_Exercise prompt:_
From the entries below, copy every line where the string "wrist" appears.

+++

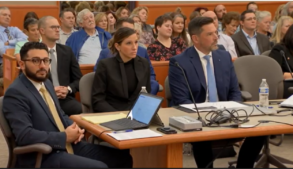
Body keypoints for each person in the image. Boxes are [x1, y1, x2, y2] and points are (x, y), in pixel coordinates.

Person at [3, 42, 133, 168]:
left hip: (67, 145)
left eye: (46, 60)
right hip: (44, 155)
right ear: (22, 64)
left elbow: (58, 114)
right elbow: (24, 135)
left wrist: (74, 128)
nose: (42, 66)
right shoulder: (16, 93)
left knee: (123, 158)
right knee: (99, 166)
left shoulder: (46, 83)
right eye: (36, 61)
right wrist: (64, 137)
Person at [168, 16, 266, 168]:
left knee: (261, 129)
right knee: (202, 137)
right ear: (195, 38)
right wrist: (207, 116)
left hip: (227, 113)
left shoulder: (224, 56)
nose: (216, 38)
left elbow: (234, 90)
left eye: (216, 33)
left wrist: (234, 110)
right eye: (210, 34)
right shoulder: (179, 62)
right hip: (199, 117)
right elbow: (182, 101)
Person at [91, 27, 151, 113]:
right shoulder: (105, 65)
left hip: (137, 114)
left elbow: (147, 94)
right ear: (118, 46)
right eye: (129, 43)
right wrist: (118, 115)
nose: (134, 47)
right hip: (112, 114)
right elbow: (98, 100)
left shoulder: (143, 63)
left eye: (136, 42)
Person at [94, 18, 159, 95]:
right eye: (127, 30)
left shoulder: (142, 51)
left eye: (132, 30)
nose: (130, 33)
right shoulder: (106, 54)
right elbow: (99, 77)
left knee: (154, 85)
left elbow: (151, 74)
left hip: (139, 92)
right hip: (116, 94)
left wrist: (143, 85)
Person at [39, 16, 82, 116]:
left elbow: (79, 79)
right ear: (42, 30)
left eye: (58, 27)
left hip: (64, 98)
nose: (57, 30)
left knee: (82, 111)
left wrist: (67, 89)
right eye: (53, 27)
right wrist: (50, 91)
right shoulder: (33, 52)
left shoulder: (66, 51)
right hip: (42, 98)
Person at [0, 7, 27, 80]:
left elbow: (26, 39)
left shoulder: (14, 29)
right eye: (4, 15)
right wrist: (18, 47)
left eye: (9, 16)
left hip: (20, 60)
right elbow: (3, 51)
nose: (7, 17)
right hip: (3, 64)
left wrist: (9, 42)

+++

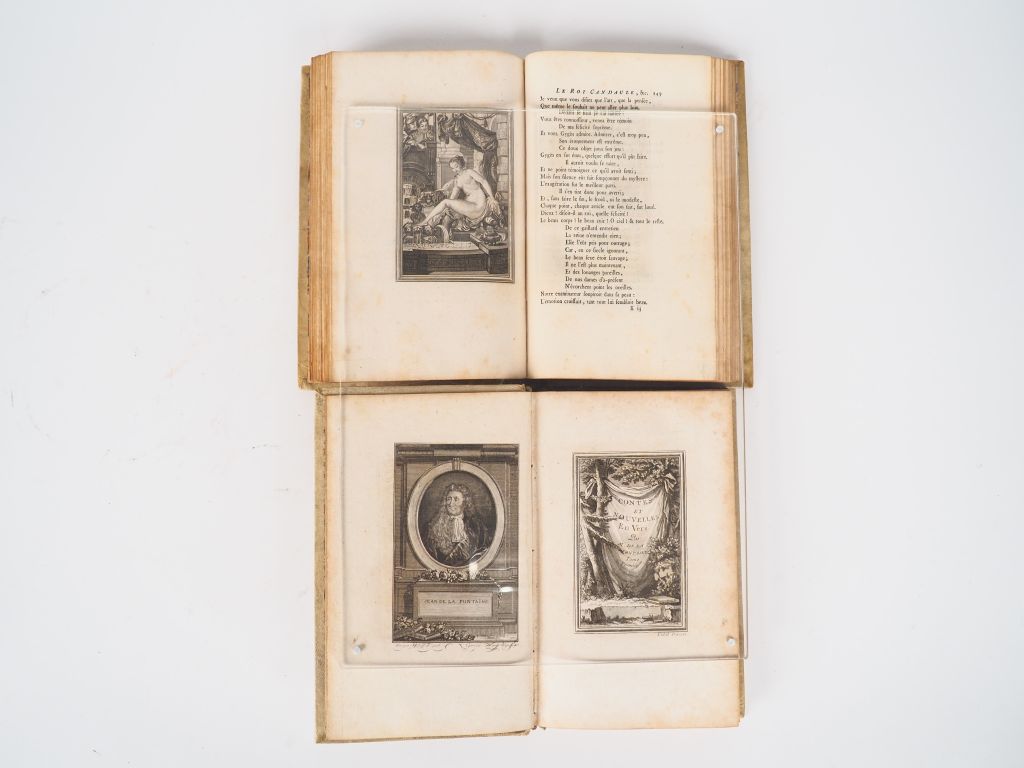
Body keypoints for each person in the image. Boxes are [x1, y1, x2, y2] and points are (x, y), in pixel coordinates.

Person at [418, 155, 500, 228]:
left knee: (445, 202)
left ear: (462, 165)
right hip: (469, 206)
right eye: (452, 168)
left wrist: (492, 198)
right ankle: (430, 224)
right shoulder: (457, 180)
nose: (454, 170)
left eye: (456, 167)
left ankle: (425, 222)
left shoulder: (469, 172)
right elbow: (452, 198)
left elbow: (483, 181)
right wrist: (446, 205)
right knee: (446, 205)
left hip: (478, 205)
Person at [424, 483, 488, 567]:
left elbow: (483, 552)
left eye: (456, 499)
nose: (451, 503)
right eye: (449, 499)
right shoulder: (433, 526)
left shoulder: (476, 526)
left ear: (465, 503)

+++

_Task response:_
left wrist: (74, 128)
right wrist: (64, 137)
right wrist: (207, 116)
left wrist: (234, 110)
right wrist: (118, 115)
left wrist: (143, 85)
left wrist: (67, 89)
right wrist: (50, 91)
right wrist: (18, 47)
left wrist: (9, 42)
left wrist: (492, 198)
right wrist: (446, 205)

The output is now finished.